Being a completely new author, with no previous books under her belt, first thing I did was to check the book reviews and ratings, both at Goodreads and Amazon. They were all 5 stars with glowing reviews. Now call me cynic, but when a new author’s first book has only 5 star reviews, usually something’s too good to be true. I mean even well known masters of mysteries and thrillers have a few 1-4 stars snuck in there. It’s the way people are: tastes vary and that’s very true in books as well.
So when I picked up the book, I have to say I had my bias riding along with me. And when I got a few pages in the book, I forgot all about my bias, about the knowledge that we’re talking about a new book author with nothing else written so far. The book sucked me in right from the start.
Having just finished Fall From Grace, I have a lot of thoughts dancing in my mind about it, all competing with each other to be heard first.
This is not your typical crime mystery book. Sure there is a crime committed, but the story crosses genres easily and smoothly. It is also part psychological thriller, part family drama, part legal mystery, with a bit of chilling thrill in it for good measure.
Grace McDonals is a psychiatrist, a therapist who loves her job and her clients. She has a great marriage and two grown up kids who are already in college away from home. She lives in a small and friendly fictional town in Kansas. A middle aged woman content with her cozy family life.

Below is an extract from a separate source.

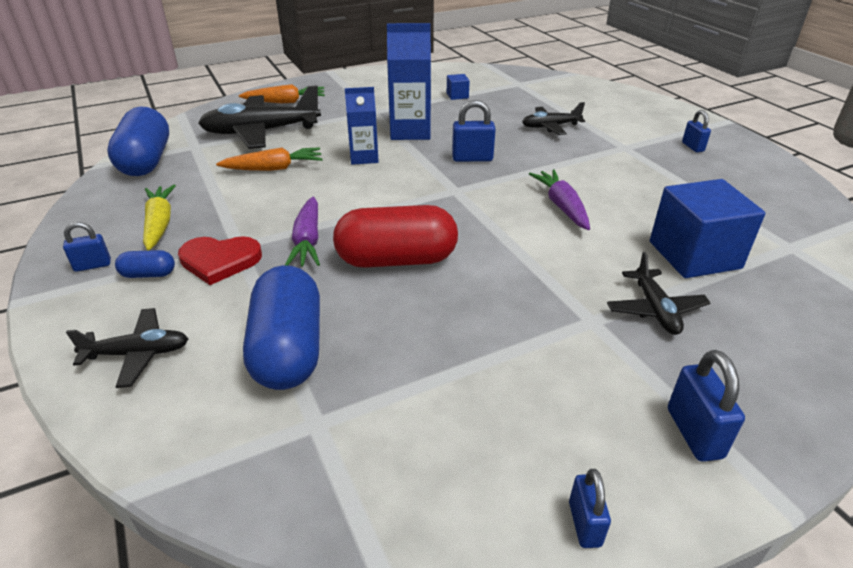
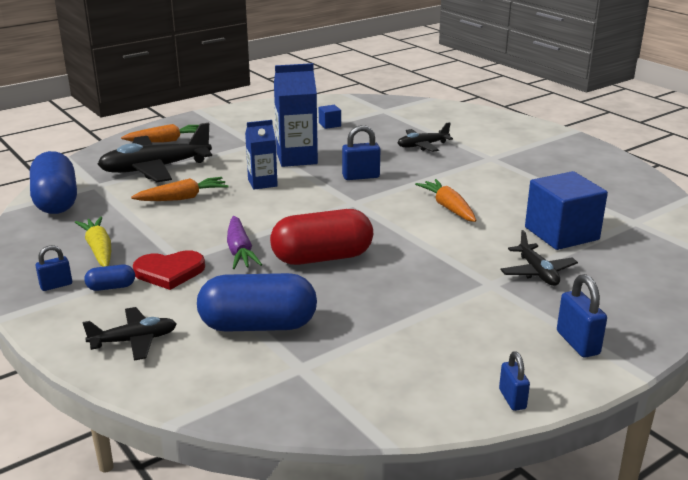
camera: 10 degrees left, 10 degrees down
(288, 349) = (258, 325): blue capsule -> blue capsule turned 75 degrees counterclockwise
(561, 206) = (448, 208): purple carrot -> orange carrot
(692, 147) = (548, 154): blue padlock -> none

All this changes when she gets a new client, Mandy, who is not quite sure why she seeks therapy from Grace, but knows that she needs to change something in her life. With the help from Grace, she comes to the conclusion that she has to divorce her abusive husband. Although that might come with its own dangers. Afterall Danny, her husband, might not take this very well…
I don’t want to give away more of the plot, to avoid spoilers, but when you read the book, you are basically privy to everything. You know who the bad guy is, you are in his mind when he does the bad things and you know his (twisted) reasoning. You are privy to basically everything what happens at every moment.

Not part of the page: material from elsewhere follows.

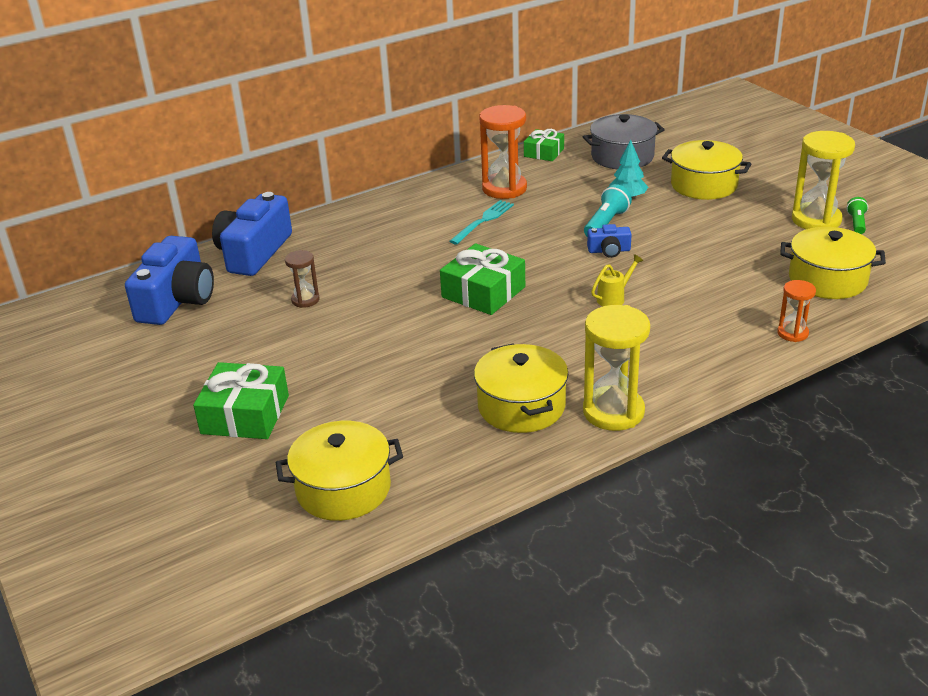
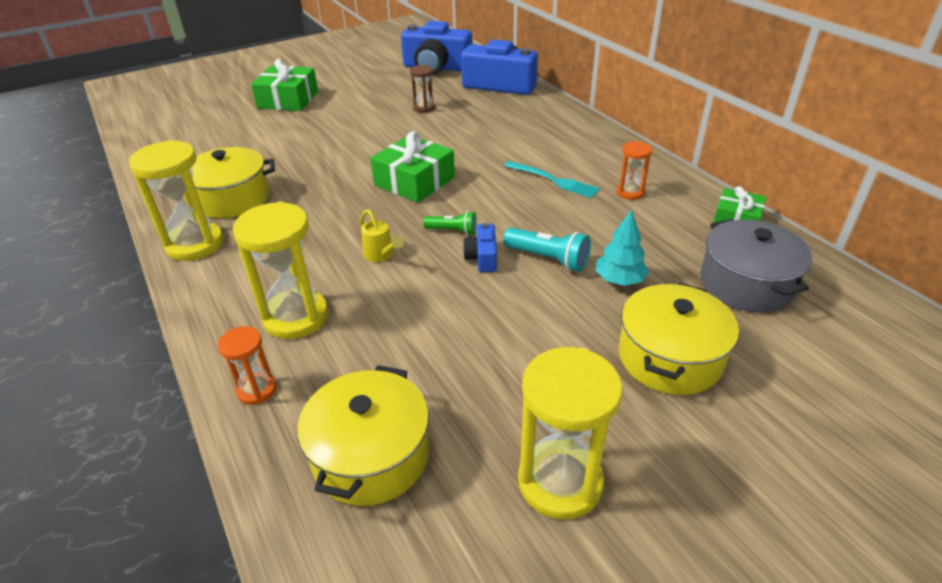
camera: 90 degrees right, 5 degrees up
(343, 489) = (188, 134): yellow pot -> none
(504, 188) = (630, 192): orange hourglass -> orange hourglass, size x0.54
(707, 329) = (296, 317): none -> yellow hourglass
(856, 223) = (548, 544): green flashlight -> green flashlight (452, 231)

The story is told from several points of views – Grace, Mandy, Danny, various police officers and the DA as well, all have some sections to themselves. Everyone has an opinion – and of course you will have one as well.
What I find interesting though is that even though I knew at all times what was about to happen, the suspense was constantly present. I really got attached to Grace and felt her deep suffering, it was all too real.
Grace is a likable character, and to be honest, I was waiting for the punch line about her. Usually when the story is about a character (and the series is named after them as well), you know that the character will be the one to solve the crimes in the books. However not so here. This is in fact another aspect that sets this book apart from other mysteries with one main female character.
The book is all about Grace, about her life and her suffering, but she is really the victim in all this. She is not solving any crime. Even though she looked through her cases to find a possible reason, she never found the right one, although it was there, within her files all along. In fact if it weren’t for another woman’s strong and courageous acts, she’d be still in deep trouble.
I see this first book more like an introduction to Grace, which gives us the background story where we can learn about what she’s been through, so we can understand where she is coming from in the next stories. It is what that shaped her character and made her be who would will be in the future. Or at least, so I hope.
The author has a great way with words and the writing is strong, flowing smoothly, with no hiccups and glitches in phrasing like you see usually with new authors.
When I finished the book, I sat in my couch thinking about it for quite some time. It was quite the emotional book and for the hours I’ve been reading it, I felt part of that world. Not many authors can make me feel so strongly about their characters and settings.
Overall I can see now why Fall From Grace received only 5 star ratings. They are all well deserved. I’m reading now the second book because I can’t wait to see how what happened in the first book to Grace will changed her in the sequel. Will she grow stronger for it, and in what way?